▶ _Supplied text_:
=== Section Start ===
Single by Zard

from the album Toki no Tsubasa
- Released: September 6, 2000
- Genre: R&B; soul; pop rock;
- Length: 5:11
- Label: B-Gram Records
- Songwriter(s): Izumi Sakai, Aika Ohno
- Producer(s): Daiko Nagato

Zard singles chronology
| "Kono Namida Hoshi ni Nare" (1999) | "Get U're Dream" (2000) | "Promised You" (2000) |

= Get U're Dream =

2000 single by Zard

"Get U're Dream" is the 32nd single by Japanese band Zard and released September 6, 2000 under the B-Gram Records label. The composer of Get U're Dream, Aika Ohno self-cover this single in her cover album Silent Passage.

The single opened at #4 the first week. It charted for eight weeks and sold over 241,000 copies.
=== Section End ===
▶ _List of tasks_:
a - In the entry on "Get U're Dream," why is Aika Ohno's recording of the song described as a self-cover? Answer in one to three sentences.
b - Please answer these questions using the entry on "Get U're Dream":
(i) Who produced the single?
(ii) What chart position did it reach in its first week?
(iii) How many copies did it sell?

▶ _Dataset extract_:
=== Section Start ===
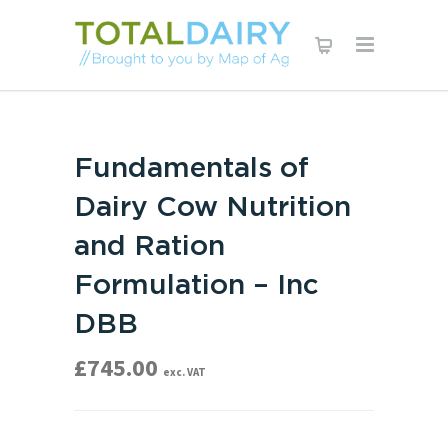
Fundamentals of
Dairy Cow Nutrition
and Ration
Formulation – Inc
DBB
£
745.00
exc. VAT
=== Section End ===
=== Section Start ===
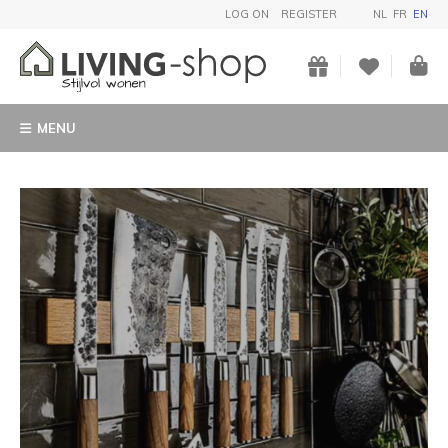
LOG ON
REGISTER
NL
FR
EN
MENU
=== Section End ===
▶ _Solutions to each task_:
a - Aika Ohno's recording counts as a self-cover because the entry names her as the composer of "Get U're Dream." She was covering a song she had written herself.

b -
(i) Daiko Nagato
(ii) #4
(iii) Over 241,000